▶ **REQUIREMENTS**:
Count the lines in the data below that contain the string "item", with case significant. Reply with the number alone.

▶ **RECORDS SUPPLIED**:

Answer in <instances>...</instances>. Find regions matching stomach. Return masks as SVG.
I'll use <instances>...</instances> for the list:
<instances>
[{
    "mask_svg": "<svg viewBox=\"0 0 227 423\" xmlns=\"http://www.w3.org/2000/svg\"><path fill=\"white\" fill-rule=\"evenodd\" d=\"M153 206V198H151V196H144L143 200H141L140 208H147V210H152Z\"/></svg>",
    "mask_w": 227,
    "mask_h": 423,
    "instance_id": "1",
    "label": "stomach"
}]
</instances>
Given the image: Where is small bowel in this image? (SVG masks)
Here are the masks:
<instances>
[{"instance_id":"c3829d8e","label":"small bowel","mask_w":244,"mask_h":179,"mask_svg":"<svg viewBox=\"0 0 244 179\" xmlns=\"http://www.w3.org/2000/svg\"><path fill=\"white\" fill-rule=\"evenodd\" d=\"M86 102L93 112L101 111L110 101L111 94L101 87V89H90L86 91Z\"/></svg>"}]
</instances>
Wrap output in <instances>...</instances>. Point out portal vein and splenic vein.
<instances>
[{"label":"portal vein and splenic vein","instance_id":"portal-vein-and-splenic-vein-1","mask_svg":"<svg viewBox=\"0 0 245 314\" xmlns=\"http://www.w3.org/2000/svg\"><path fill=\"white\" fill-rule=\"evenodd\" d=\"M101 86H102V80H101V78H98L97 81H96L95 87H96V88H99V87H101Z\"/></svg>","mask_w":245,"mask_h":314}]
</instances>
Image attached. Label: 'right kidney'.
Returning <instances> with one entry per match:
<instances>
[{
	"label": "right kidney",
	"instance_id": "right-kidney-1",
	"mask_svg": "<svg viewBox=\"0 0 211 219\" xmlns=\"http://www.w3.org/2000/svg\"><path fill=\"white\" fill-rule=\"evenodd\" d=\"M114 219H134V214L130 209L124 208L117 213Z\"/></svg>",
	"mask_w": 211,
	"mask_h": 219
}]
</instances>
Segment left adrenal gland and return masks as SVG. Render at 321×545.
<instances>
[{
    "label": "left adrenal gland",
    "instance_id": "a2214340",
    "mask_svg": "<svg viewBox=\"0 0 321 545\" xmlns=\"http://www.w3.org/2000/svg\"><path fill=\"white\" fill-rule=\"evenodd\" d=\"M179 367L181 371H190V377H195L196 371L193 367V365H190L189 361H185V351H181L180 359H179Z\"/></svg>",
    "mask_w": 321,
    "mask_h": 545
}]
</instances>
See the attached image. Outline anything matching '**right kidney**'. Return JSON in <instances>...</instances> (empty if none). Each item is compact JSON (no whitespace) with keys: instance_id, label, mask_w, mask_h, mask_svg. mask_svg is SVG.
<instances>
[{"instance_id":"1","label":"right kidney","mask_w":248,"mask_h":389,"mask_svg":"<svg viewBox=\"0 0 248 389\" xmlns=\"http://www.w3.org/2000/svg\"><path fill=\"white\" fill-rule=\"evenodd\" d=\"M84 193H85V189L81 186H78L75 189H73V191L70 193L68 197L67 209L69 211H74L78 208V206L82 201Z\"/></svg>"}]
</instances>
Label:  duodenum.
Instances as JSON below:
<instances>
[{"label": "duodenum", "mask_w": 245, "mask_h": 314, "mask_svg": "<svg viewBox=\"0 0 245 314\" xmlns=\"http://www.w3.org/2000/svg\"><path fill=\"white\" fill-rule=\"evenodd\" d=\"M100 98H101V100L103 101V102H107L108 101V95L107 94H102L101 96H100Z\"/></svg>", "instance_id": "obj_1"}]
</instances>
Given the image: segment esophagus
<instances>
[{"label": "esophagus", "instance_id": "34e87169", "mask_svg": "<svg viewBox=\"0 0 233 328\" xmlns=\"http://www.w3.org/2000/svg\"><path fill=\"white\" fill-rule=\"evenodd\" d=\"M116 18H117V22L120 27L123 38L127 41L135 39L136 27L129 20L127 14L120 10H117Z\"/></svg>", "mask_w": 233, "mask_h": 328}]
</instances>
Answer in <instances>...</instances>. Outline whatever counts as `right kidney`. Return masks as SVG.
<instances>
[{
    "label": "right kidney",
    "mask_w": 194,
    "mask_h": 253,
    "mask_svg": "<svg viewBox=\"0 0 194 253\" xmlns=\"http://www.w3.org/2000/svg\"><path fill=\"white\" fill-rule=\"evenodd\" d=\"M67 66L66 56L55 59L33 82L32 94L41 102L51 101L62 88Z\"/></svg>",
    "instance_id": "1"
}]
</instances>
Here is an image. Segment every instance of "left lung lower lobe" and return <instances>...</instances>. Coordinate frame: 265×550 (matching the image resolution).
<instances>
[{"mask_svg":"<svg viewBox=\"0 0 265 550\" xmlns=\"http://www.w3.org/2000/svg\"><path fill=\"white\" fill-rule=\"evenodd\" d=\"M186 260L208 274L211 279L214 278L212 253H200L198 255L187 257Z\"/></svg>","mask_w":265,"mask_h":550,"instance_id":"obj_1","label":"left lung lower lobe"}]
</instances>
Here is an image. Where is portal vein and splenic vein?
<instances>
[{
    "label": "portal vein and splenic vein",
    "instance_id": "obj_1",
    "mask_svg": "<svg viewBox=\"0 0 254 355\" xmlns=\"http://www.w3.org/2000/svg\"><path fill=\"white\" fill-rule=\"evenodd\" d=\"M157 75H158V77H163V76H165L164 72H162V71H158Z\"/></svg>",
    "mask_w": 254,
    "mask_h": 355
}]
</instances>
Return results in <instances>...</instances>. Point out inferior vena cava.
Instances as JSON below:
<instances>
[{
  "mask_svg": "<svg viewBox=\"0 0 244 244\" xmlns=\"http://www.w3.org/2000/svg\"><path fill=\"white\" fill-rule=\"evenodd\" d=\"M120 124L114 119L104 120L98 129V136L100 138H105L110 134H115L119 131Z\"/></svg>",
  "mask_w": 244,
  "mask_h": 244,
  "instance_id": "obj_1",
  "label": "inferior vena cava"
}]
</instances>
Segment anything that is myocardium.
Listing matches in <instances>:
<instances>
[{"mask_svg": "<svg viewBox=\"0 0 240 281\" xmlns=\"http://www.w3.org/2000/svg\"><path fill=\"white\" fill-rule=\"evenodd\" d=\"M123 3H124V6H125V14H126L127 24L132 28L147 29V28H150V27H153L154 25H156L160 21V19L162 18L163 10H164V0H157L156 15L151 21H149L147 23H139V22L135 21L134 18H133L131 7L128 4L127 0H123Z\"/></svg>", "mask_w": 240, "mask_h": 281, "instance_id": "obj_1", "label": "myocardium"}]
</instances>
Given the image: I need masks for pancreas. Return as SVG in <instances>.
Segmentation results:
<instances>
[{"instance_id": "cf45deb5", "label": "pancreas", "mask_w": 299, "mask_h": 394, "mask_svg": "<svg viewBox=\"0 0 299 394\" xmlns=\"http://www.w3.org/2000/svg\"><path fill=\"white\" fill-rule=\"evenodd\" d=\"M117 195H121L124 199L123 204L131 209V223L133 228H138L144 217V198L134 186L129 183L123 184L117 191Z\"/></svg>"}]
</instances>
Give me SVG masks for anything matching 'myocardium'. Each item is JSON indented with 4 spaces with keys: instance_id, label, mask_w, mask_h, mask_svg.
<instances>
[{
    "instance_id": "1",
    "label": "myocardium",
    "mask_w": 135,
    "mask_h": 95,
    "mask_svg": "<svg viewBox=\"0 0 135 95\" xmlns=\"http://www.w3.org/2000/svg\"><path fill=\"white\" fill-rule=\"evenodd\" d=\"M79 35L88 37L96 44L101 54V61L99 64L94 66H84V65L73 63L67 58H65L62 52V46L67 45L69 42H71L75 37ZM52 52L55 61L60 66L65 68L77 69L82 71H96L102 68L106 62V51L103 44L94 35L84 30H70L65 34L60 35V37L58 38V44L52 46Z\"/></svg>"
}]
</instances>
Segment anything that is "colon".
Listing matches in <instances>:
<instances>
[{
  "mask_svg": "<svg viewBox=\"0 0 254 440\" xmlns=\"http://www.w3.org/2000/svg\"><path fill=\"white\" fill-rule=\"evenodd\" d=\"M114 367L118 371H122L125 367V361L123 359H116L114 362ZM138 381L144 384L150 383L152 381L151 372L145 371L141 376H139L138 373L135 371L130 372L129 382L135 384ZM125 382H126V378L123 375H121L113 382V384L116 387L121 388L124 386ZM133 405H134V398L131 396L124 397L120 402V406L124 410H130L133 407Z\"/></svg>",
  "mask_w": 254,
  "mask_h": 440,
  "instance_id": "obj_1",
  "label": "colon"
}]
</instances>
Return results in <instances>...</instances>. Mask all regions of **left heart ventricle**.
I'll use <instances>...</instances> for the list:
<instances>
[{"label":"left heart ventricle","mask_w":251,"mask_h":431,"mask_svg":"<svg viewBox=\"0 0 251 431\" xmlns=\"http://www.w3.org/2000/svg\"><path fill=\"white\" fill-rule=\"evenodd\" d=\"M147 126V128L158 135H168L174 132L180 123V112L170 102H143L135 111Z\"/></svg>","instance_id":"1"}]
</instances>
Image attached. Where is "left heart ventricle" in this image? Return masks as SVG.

▶ **WORKED ANSWER**:
2